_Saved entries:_

_ _ _ _ _ _ _

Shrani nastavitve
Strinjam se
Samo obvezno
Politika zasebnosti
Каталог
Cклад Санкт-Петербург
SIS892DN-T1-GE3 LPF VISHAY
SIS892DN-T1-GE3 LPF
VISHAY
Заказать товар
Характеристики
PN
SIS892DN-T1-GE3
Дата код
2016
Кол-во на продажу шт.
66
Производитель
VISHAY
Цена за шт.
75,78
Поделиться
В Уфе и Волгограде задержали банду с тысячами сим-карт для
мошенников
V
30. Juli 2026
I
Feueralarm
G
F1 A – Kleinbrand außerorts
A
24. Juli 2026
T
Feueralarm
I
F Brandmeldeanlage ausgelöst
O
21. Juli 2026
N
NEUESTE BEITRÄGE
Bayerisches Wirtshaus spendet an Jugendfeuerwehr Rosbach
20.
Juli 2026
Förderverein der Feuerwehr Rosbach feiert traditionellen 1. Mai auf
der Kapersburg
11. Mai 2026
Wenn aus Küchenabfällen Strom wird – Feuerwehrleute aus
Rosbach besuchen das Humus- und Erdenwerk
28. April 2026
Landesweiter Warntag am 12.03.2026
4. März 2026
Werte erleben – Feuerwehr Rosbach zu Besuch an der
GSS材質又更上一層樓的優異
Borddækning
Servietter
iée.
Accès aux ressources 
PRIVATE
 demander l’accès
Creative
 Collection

_ _ _ _ _ _ _

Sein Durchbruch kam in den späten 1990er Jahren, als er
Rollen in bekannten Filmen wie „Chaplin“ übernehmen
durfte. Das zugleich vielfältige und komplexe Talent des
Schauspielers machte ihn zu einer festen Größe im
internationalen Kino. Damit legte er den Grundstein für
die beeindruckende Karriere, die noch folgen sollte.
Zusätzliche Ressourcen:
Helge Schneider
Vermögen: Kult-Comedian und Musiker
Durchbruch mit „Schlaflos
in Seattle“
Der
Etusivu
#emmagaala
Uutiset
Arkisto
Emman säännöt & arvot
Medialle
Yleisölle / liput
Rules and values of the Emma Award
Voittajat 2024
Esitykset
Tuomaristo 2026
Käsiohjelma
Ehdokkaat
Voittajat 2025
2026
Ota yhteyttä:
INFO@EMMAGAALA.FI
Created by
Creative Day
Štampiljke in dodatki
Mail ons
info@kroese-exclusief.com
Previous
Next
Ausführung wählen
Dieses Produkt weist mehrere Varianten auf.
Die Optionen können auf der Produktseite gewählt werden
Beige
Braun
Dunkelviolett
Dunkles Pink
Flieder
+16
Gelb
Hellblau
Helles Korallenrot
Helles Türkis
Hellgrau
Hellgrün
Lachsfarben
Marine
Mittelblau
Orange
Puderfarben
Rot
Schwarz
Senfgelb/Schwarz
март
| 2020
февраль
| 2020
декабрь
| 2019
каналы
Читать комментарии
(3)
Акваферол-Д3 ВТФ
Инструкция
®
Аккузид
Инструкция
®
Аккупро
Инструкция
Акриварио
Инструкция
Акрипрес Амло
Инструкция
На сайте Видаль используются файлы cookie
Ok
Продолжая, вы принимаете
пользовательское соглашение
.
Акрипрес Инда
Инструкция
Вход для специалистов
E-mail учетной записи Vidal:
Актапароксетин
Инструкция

_ _ _ _ _ _ _

_Your objective:_
Swap "Voittajat" for "Palkitut" in the lines of the records starting at the one containing "Sein Durchbruch kam" and ending at the one containing "Creative Day", leaving everything else unchanged. Return only those lines.

_Finished task:_
Sein Durchbruch kam in den späten 1990er Jahren, als er
Rollen in bekannten Filmen wie „Chaplin“ übernehmen
durfte. Das zugleich vielfältige und komplexe Talent des
Schauspielers machte ihn zu einer festen Größe im
internationalen Kino. Damit legte er den Grundstein für
die beeindruckende Karriere, die noch folgen sollte.
Zusätzliche Ressourcen:
Helge Schneider
Vermögen: Kult-Comedian und Musiker
Durchbruch mit „Schlaflos
in Seattle“
Der
Etusivu
#emmagaala
Uutiset
Arkisto
Emman säännöt & arvot
Medialle
Yleisölle / liput
Rules and values of the Emma Award
Palkitut 2024
Esitykset
Tuomaristo 2026
Käsiohjelma
Ehdokkaat
Palkitut 2025
2026
Ota yhteyttä:
INFO@EMMAGAALA.FI
Created by
Creative Day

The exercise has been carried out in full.